### EXERCISE DETAILS
Retype the rows below, starting at the line that contains "collector number: 23703" and ending with the last line of the rows, both included.

### RECORDED INFORMATION
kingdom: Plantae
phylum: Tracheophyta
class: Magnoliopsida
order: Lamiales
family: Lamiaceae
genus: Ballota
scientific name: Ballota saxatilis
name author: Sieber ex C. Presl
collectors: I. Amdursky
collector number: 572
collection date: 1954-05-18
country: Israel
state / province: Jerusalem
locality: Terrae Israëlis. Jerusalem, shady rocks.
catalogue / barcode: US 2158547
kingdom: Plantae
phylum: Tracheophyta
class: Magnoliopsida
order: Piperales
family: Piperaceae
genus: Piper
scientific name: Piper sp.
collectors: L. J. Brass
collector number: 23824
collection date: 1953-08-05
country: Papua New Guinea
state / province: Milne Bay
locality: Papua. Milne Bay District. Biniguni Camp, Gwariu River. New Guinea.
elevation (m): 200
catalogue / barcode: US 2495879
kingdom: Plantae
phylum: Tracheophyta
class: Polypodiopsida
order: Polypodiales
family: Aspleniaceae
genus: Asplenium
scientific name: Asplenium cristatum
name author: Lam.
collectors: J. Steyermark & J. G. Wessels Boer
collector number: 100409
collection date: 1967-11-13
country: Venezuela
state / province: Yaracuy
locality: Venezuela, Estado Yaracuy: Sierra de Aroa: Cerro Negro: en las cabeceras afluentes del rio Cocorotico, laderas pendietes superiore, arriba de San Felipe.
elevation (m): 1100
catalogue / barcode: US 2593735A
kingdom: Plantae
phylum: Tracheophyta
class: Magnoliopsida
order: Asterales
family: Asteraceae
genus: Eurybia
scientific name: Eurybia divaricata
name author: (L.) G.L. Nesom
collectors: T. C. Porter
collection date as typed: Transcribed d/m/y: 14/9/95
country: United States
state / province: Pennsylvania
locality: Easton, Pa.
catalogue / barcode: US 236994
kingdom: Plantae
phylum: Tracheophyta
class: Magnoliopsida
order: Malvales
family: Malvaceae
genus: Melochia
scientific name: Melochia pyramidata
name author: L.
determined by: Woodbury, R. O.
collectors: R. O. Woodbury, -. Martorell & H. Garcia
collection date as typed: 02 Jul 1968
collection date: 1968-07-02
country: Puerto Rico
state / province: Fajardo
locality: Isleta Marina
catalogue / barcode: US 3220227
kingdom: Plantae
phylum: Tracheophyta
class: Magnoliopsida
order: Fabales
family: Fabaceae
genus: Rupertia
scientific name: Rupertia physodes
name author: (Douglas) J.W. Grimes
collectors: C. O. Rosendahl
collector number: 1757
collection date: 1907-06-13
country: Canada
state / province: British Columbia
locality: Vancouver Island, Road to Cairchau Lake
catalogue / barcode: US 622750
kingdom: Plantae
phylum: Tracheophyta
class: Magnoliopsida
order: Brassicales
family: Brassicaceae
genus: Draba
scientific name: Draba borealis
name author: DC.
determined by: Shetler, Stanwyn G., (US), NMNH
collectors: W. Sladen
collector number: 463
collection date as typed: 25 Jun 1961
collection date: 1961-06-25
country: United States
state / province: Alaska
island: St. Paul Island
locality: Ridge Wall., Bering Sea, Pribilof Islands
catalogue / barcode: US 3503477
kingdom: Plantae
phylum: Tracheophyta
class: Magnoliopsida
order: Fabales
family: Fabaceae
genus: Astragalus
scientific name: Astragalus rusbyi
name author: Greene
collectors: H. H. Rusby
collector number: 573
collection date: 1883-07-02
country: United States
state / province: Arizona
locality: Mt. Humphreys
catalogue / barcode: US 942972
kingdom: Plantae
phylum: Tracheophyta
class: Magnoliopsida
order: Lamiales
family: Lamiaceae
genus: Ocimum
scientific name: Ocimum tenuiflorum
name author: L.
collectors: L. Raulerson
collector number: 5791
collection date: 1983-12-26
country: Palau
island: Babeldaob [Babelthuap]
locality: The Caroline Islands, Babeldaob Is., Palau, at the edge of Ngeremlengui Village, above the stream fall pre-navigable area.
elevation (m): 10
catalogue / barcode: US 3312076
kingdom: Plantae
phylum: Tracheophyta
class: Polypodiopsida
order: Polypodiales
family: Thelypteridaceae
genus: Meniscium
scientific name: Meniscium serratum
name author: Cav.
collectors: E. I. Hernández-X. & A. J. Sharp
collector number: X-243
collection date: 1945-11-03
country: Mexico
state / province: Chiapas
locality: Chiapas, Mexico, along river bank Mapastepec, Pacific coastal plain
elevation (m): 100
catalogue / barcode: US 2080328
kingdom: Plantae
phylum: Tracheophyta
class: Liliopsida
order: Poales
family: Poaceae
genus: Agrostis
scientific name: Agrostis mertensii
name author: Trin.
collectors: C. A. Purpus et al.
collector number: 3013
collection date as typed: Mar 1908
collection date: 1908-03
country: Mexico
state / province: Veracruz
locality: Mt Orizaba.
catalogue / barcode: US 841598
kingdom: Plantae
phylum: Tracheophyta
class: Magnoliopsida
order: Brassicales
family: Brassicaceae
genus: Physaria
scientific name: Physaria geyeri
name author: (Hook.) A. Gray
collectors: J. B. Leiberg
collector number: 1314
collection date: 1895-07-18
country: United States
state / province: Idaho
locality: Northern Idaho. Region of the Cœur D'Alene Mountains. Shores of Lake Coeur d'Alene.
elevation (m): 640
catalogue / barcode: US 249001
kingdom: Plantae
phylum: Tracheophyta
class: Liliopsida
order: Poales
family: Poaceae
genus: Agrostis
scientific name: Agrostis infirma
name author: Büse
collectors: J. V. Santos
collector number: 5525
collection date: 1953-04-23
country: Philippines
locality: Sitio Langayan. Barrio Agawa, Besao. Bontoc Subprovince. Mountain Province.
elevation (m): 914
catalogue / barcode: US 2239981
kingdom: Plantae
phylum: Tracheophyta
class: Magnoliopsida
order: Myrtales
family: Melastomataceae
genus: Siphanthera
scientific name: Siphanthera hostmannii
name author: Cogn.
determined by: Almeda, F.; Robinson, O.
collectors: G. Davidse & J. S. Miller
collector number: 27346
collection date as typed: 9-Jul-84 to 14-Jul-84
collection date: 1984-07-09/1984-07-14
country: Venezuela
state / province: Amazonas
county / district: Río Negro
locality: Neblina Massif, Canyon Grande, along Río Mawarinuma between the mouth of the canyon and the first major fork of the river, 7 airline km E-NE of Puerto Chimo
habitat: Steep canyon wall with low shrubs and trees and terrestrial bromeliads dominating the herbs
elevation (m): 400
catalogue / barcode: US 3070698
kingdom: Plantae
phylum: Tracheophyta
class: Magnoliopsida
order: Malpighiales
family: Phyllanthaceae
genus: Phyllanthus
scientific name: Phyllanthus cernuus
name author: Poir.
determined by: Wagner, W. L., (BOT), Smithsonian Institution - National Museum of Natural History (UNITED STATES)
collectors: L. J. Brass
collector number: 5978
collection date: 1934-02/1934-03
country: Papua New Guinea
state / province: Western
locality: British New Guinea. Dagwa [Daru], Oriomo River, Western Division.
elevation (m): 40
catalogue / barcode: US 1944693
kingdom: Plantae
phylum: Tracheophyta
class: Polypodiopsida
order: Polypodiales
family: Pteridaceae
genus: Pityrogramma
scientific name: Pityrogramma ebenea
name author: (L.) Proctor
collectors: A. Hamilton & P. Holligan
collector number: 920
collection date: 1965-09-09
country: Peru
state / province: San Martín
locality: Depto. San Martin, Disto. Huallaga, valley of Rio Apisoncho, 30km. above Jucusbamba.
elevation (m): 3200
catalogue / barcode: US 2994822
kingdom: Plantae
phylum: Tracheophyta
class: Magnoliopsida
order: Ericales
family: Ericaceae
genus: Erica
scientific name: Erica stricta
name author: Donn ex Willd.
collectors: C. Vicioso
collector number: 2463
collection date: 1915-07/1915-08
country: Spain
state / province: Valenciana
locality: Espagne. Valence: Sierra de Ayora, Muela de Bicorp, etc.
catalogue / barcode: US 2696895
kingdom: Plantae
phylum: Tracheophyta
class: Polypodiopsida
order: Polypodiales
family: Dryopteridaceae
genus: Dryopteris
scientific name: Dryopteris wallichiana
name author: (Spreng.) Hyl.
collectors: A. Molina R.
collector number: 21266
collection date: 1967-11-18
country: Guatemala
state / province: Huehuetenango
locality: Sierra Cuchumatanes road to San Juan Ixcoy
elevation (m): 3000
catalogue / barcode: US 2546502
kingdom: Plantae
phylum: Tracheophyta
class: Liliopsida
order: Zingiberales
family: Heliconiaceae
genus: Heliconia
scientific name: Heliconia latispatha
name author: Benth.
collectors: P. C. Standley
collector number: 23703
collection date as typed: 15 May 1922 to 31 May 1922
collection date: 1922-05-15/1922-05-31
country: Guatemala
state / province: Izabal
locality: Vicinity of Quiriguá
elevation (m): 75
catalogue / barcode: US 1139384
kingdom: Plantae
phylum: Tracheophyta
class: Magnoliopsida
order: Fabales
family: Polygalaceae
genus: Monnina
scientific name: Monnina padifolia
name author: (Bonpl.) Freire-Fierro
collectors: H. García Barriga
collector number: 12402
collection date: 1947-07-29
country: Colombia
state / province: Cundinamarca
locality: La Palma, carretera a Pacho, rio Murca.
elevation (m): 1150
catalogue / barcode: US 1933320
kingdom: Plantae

### FINAL ANSWER
collector number: 23703
collection date as typed: 15 May 1922 to 31 May 1922
collection date: 1922-05-15/1922-05-31
country: Guatemala
state / province: Izabal
locality: Vicinity of Quiriguá
elevation (m): 75
catalogue / barcode: US 1139384
kingdom: Plantae
phylum: Tracheophyta
class: Magnoliopsida
order: Fabales
family: Polygalaceae
genus: Monnina
scientific name: Monnina padifolia
name author: (Bonpl.) Freire-Fierro
collectors: H. García Barriga
collector number: 12402
collection date: 1947-07-29
country: Colombia
state / province: Cundinamarca
locality: La Palma, carretera a Pacho, rio Murca.
elevation (m): 1150
catalogue / barcode: US 1933320
kingdom: Plantae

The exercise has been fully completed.